GIVEN TEXT:
>>>

Since you want it to be a letter to potential investors, let me start with a thought that I read somewhere way back when: when you hear without a good reason family, friends or people in the street talking about any given financial asset - sell instantly. Sadly, can't remember where it was, maybe somebody can point me to the author...
With that off my chest... I don't think that you can draw a parallel between stocks and crypto. After all, stock value is a function of future cashflows of an enterprise but, in principle, crypto has none. The only similarity that I see is that you can speculate with stocks and crypto but speculation has little to do with value.
So, what do we do? What is value? I like to think of value as an amount of resources that would be required to live comfortably for some length of time. We may put a dollar, euro or Swiss frank number on it for convenience but that's what it basically is.
If we take BTC as an example, in the long run the supply is fixed at 21M BTC. That amount of BTC units will serve as means of exchange and as store of value. If we could say with any degree of confidence what proportion of the total value that exists (or will exist in the future) people will put into BTC, we could divide that value by 21M and we would have known what BTC valuation should be.
I've seen a number of models that attempt to answer this question and I don't have any confidence in any of them.
What I can say is that I don't see any particular reasons for the utility of BTC (thus, its dollar value) to change since January 2017:
- no real increase in transactions per day - it's not more popular: https://blockchain.info/charts/n-transactions
- transactions are not 'free' (or cheap): https://blockchain.info/charts/cost-per-transaction
You may argue that due to increased visibility its future utility is much higher now than back in January. That might have been true if we knew that we are somehow going to avoid a spectacular (and equally publicized) crash.

<<<

Collected data entries:

>>>

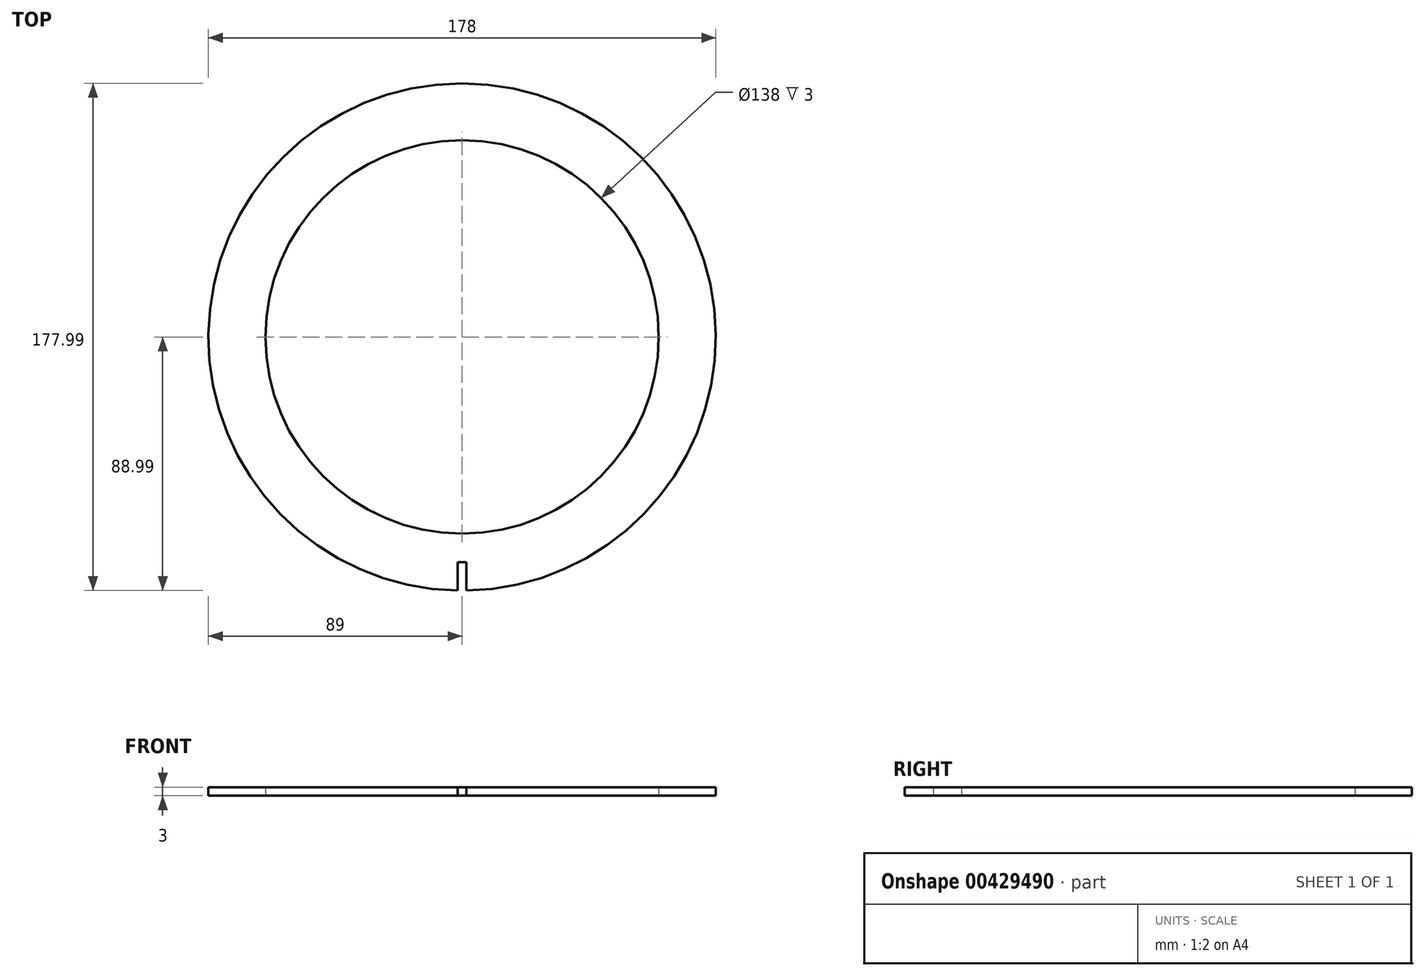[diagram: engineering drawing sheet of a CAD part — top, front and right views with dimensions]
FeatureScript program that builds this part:
annotation { "Feature Type Name" : "Feature", "Feature Type Description" : "" }
export const myFeature = defineFeature(function(context is Context, id is Id, definition is map)
    precondition{}
    {
        {
            var Q0;
            Q0=qCreatedBy(makeId("Top.planeOp"),FACE);
            var sketch = newSketch(context, id + "F0", { "sketchPlane" : qUnion([Q0])});
            skCircle(sketch, "E0", {"center": v(0, 0) * mm, "radius": 89 * mm});
            skCircle(sketch, "E1", {"center": v(0, 0) * mm, "radius": 69 * mm});
            skSolve(sketch);
        }
        {
            var Q0;
            Q0=qSketchRegion(id+"F0",true);
            extrude(context, id + "F1", {"entities" : qUnion([Q0]), "depth" : 3 * mm});
        }
        {
            var Q0;
            Q0=qCreatedBy(makeId("Top.planeOp"),FACE);
            var sketch = newSketch(context, id + "F2", { "sketchPlane" : qUnion([Q0])});
            skLineSegment(sketch, "E2", {"start": v(0, 0) * mm, "end": v(0, -89) * mm, "construction": true});
            skLineSegment(sketch, "E3", {"start": v(0, -89) * mm, "end": v(1.5, -89) * mm});
            skLineSegment(sketch, "E4", {"start": v(1.5, -89) * mm, "end": v(1.5, -79) * mm});
            skLineSegment(sketch, "E5", {"start": v(1.5, -79) * mm, "end": v(-1.5, -79) * mm});
            skLineSegment(sketch, "E6", {"start": v(-1.5, -79) * mm, "end": v(-1.5, -89) * mm});
            skLineSegment(sketch, "E7", {"start": v(-1.5, -89) * mm, "end": v(0, -89) * mm});
            skSolve(sketch);
        }
        {
            var Q0;
            Q0=qSketchRegion(id+"F2",true);
            extrude(context, id + "F3", {"entities" : qUnion([Q0]), "operationType" : NewBodyOperationType.REMOVE, "depth" : 25 * mm});
        }
    });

<<<

GOAL:
Starting with "So, what do" and going on through "it basically is.", copy the text above on valuing crypto, swapping "live comfortably" for "live well".

RESPONSE:
So, what do we do? What is value? I like to think of value as an amount of resources that would be required to live well for some length of time. We may put a dollar, euro or Swiss frank number on it for convenience but that's what it basically is.